8. De rechtbank stelt voorts vast dat eiseres verweerder bij brief van 2 juli 2020 heeft meegedeeld dat hij in gebreke is en dat sindsdien meer dan twee weken zijn verstreken.
9. De rechtbank is van oordeel dat het beroep terecht is ingediend omdat de wettelijke beslistermijn is verstreken en de ingebrekestelling van 2 juli 2020 geldig is. Het beroep is kennelijk gegrond.

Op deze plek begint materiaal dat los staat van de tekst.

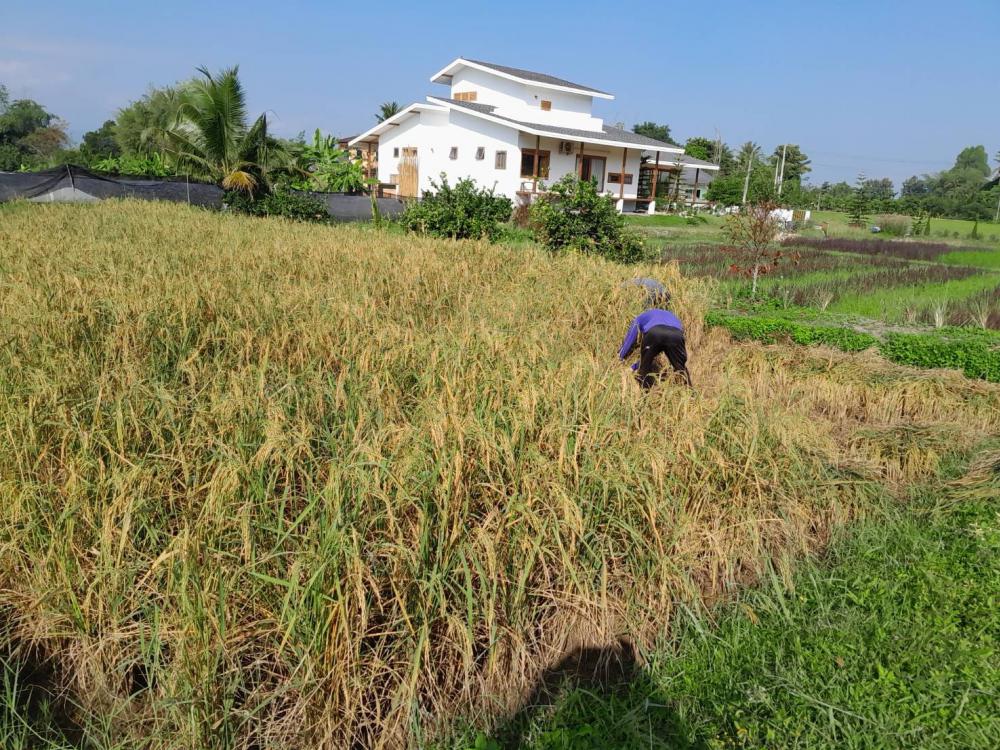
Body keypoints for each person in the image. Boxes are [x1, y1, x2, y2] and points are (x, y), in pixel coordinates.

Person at [618, 308, 691, 389]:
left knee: (644, 368)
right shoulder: (673, 316)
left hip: (655, 332)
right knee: (681, 369)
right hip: (676, 334)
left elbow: (630, 337)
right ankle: (690, 395)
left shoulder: (640, 317)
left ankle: (644, 395)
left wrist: (620, 356)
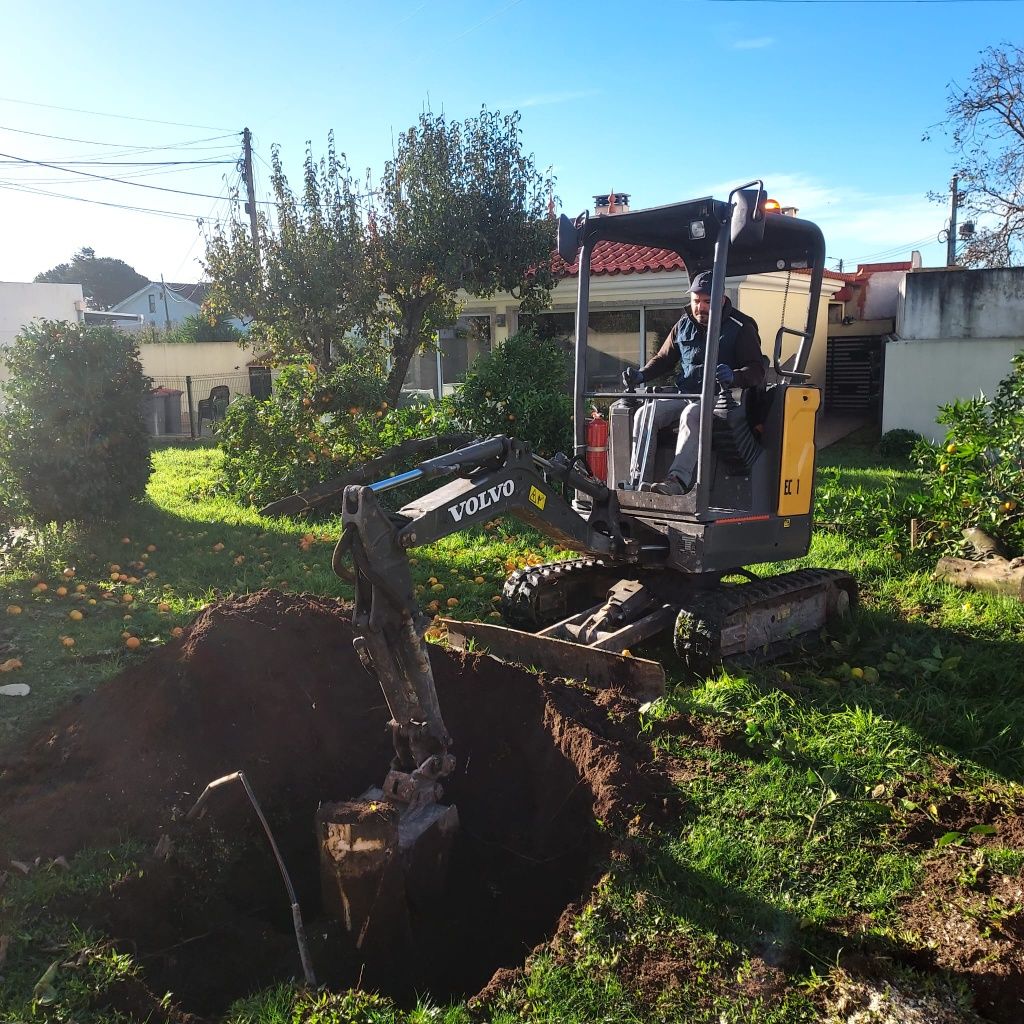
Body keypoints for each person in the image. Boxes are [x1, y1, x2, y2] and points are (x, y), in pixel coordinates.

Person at [621, 270, 765, 494]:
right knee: (646, 413)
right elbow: (663, 359)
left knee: (692, 414)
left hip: (722, 401)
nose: (701, 307)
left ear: (722, 298)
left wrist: (735, 376)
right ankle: (638, 482)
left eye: (707, 301)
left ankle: (676, 481)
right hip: (686, 394)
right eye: (696, 301)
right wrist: (641, 375)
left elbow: (757, 370)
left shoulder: (741, 327)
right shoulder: (683, 325)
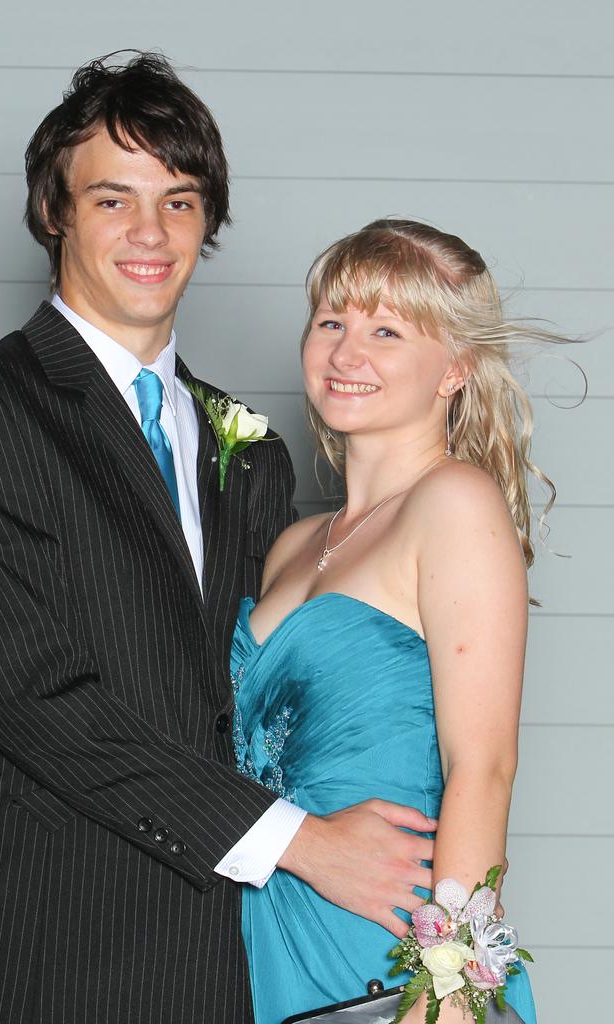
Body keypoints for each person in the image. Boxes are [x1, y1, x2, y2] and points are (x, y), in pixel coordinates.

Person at [0, 57, 436, 1024]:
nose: (151, 233)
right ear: (54, 212)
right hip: (50, 947)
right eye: (115, 198)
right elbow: (35, 697)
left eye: (180, 202)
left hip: (240, 961)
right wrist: (302, 842)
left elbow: (278, 693)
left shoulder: (252, 449)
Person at [232, 219, 546, 1024]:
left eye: (386, 330)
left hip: (388, 947)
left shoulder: (456, 502)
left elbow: (484, 767)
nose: (345, 353)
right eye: (331, 322)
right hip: (270, 927)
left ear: (456, 369)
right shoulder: (296, 545)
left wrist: (450, 992)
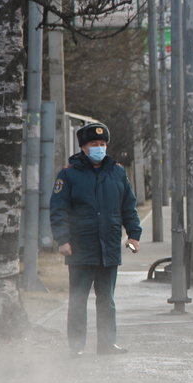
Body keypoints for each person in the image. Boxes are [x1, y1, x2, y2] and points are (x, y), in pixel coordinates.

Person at [50, 122, 142, 358]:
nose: (99, 148)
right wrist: (63, 239)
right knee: (78, 300)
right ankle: (76, 346)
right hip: (80, 247)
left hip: (109, 247)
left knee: (107, 301)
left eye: (102, 144)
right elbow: (58, 210)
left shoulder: (117, 172)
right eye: (94, 144)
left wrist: (134, 235)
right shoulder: (69, 174)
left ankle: (107, 344)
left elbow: (128, 207)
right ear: (84, 147)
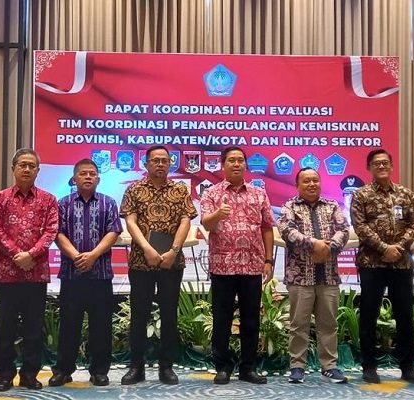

10. In artikel 8:55d, eerste lid, van de Awb is bepaald dat indien het beroep gegrond is en nog geen besluit bekendgemaakt is, de rechtbank bepaalt dat het bestuursorgaan binnen twee weken na de dag waarop de uitspraak wordt verzonden alsnog een besluit bekendmaakt. In het tweede lid is neergelegd dat de rechtbank aan haar uitspraak een nadere dwangsom verbindt voor iedere dag dat het bestuursorgaan in gebreke blijft de uitspraak na te leven. Volgens het derde lid kan de rechtbank in bijzondere gevallen of indien naleving van andere wettelijke voorschriften daartoe noopt, een andere termijn bepalen of een andere voorziening treffen.
11. De rechtbank stelt vast dat in deze zaak eiseres in de gelegenheid is gesteld haar bezwaar aan te vullen voor 19 november 2020. Daarom ziet de rechtbank aanleiding om een andere termijn op te leggen dan twee weken. De rechtbank acht een termijn van twee weken nadat eiseres haar bezwaar heeft aangevuld, in dit geval niet onnodig lang en niet onrealistisch kort. De rechtbank zal verweerder dan ook opdragen om binnen twee weken na ontvangst van de aanvulling op bezwaar van eiseres een besluit te nemen, met dien verstande dat die termijn niet eerder aanvangt dan op de dag na die van verzending van deze uitspraak.
12. De rechtbank bepaalt voorts met toepassing van artikel 8:55d, tweede lid, van de Awb, dat verweerder een dwangsom van € 100 verbeurt voor elke dag waarmee de hiervoor genoemde termijn wordt overschreden, met een maximum van € 15.000.
13. Gelet op het bepaalde in artikel 12, tweede lid, van de Awir, waaruit volgt dat alleen bij een (bezwaarschrift tegen een) definitieve berekening sprake kan zijn van een dwangsom, heeft eiseres geen recht op een dwangsom als gevolg van het niet tijdig beslissen op het bezwaar van eiseres.
14. Er is aanleiding om verweerder te veroordelen in de kosten die eiseres in verband met de behandeling van het beroep redelijkerwijs heeft moeten maken. Deze kosten zijn met toepassing van het Besluit proceskosten bestuursrecht begroot op € 262,50 (1 punt, wegingsfactor 0,5).
15. Uit de gegrondverklaring volgt dat verweerder het betaalde griffierecht ten bedrage van € 48 dient te vergoeden.